**WHAT YOU WILL DO**
Quote all of the data exactly as given. Skip every picture it contains.

**GIVEN MATERIAL**
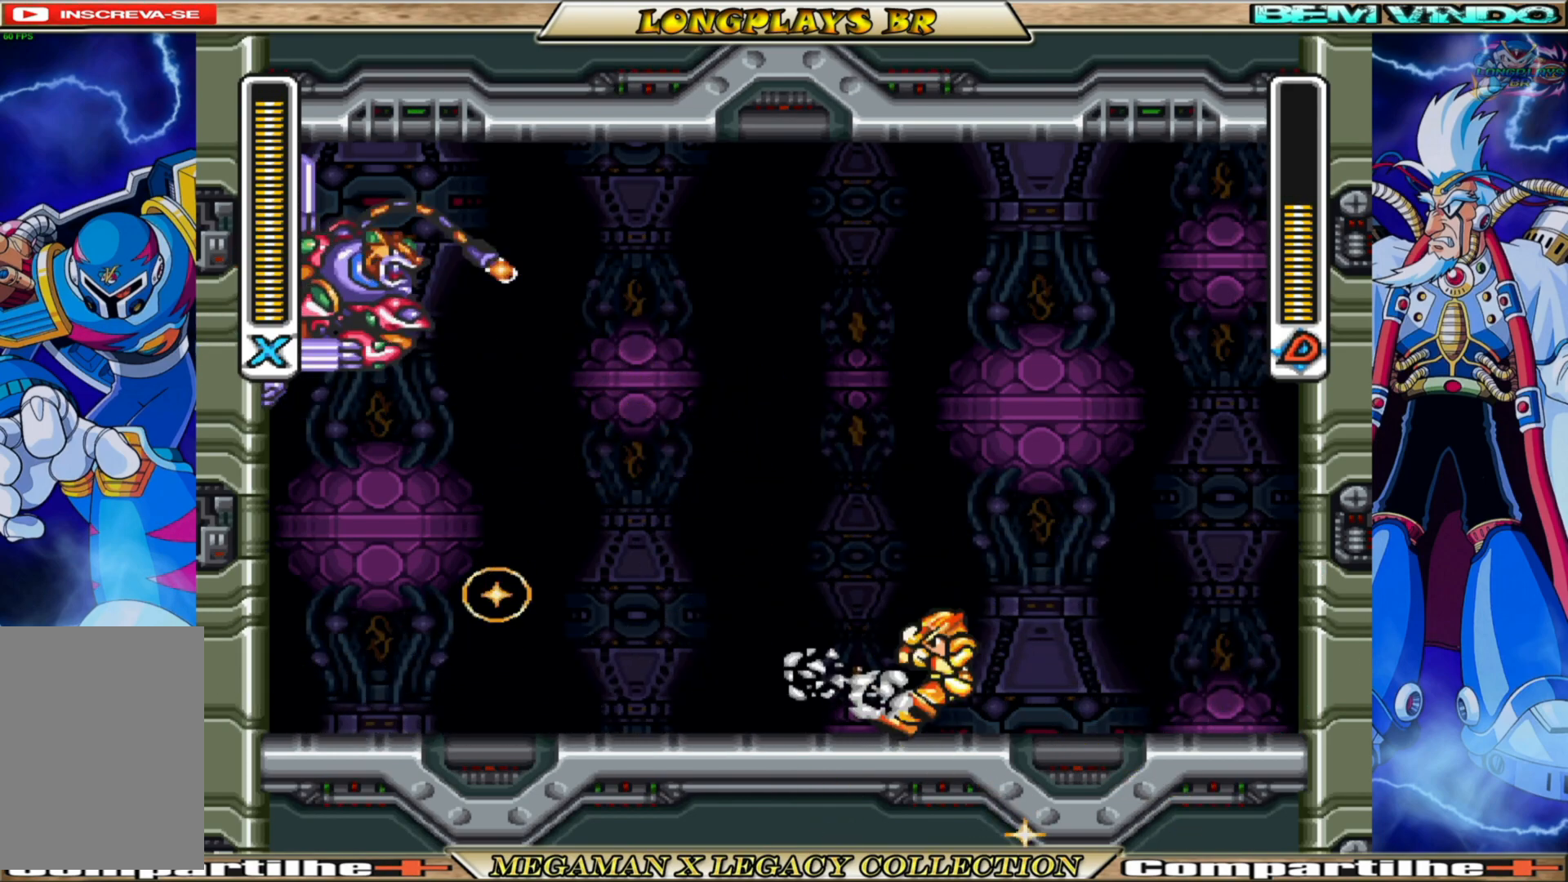
{"buttons": ["B", "DPAD_RIGHT"], "left_stick": "center", "right_stick": "center", "events": [[150, "B", "up"], [350, "B", "down"]]}
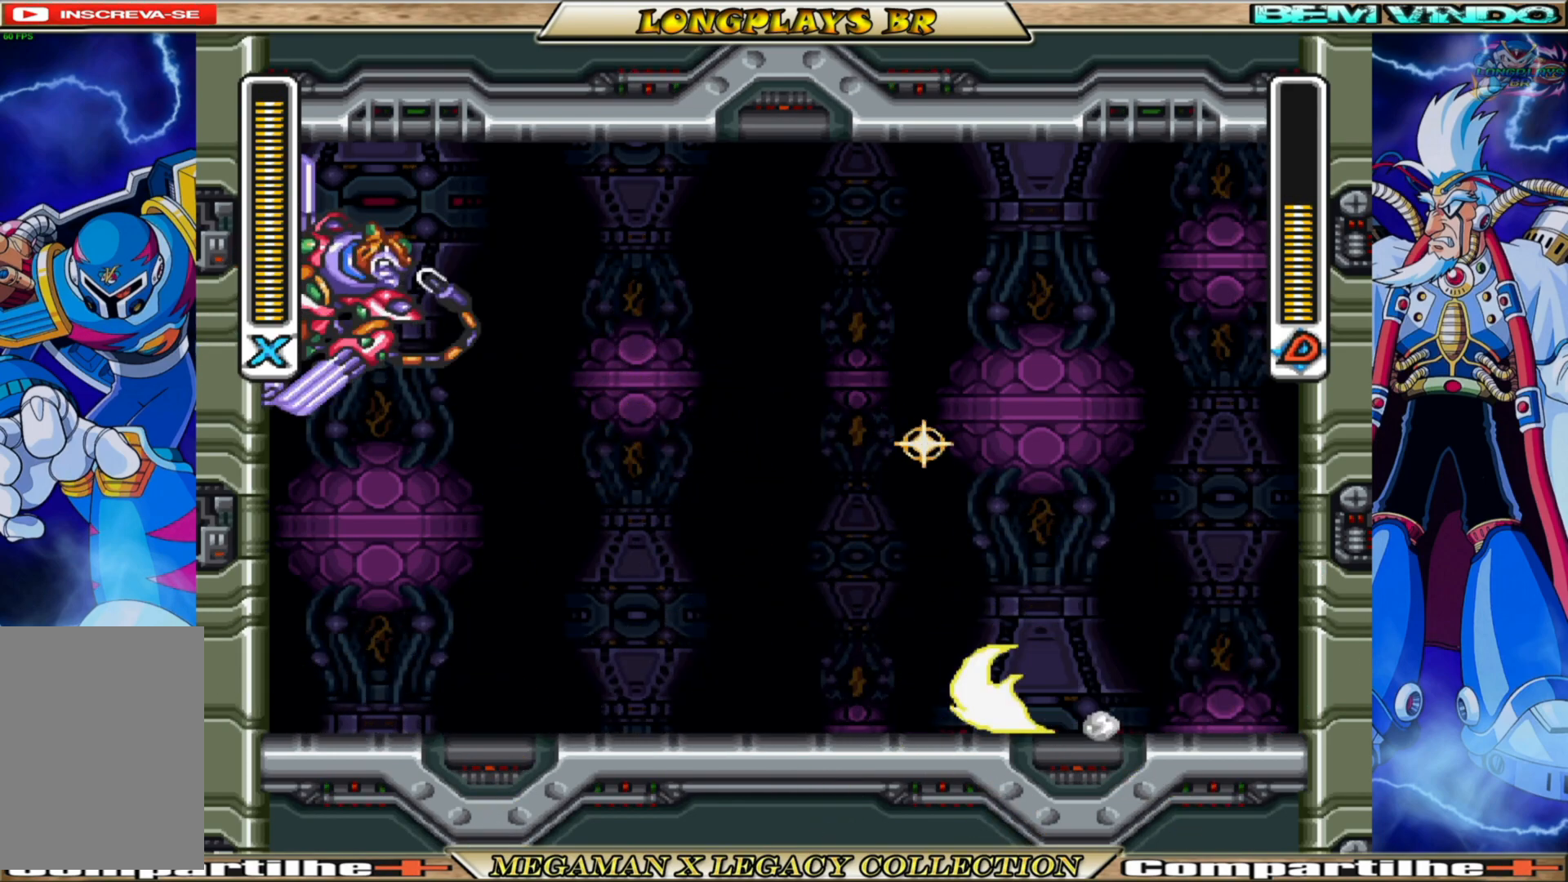
{"buttons": [], "left_stick": "center", "right_stick": "center", "events": [[67, "DPAD_RIGHT", "up"], [133, "DPAD_LEFT", "down"], [150, "B", "up"], [400, "X", "down"], [450, "DPAD_LEFT", "up"], [483, "X", "up"]]}
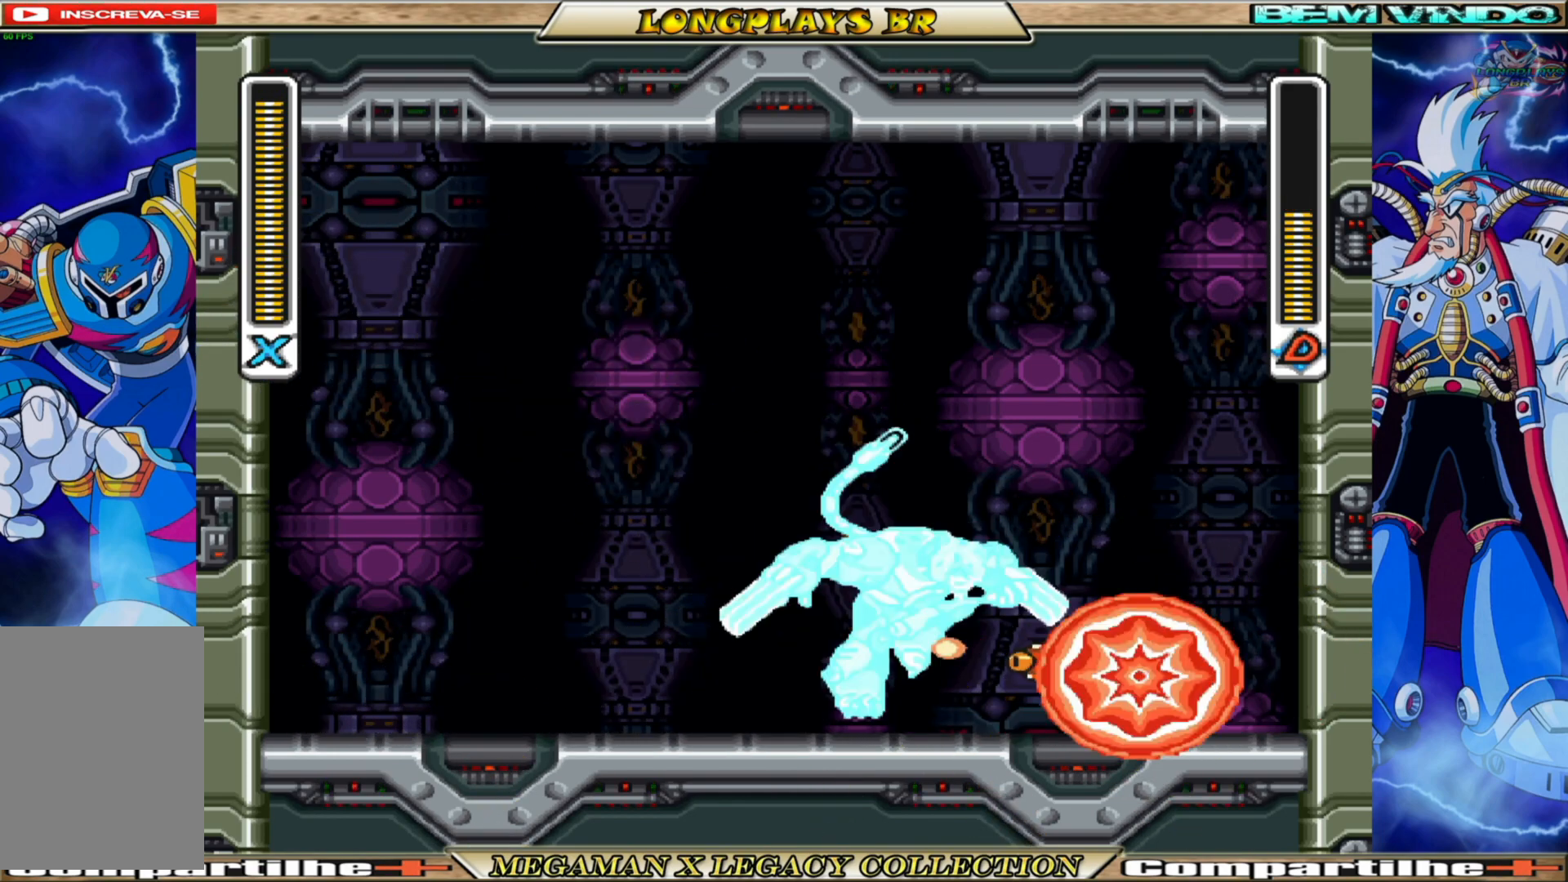
{"buttons": ["B", "DPAD_LEFT"], "left_stick": "center", "right_stick": "center", "events": [[167, "DPAD_LEFT", "down"], [283, "B", "down"]]}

**THE COMPLETED TASK**
{"buttons": ["B", "DPAD_RIGHT"], "left_stick": "center", "right_stick": "center", "events": [[150, "B", "up"], [350, "B", "down"]]}
{"buttons": [], "left_stick": "center", "right_stick": "center", "events": [[67, "DPAD_RIGHT", "up"], [133, "DPAD_LEFT", "down"], [150, "B", "up"], [400, "X", "down"], [450, "DPAD_LEFT", "up"], [483, "X", "up"]]}
{"buttons": ["B", "DPAD_LEFT"], "left_stick": "center", "right_stick": "center", "events": [[167, "DPAD_LEFT", "down"], [283, "B", "down"]]}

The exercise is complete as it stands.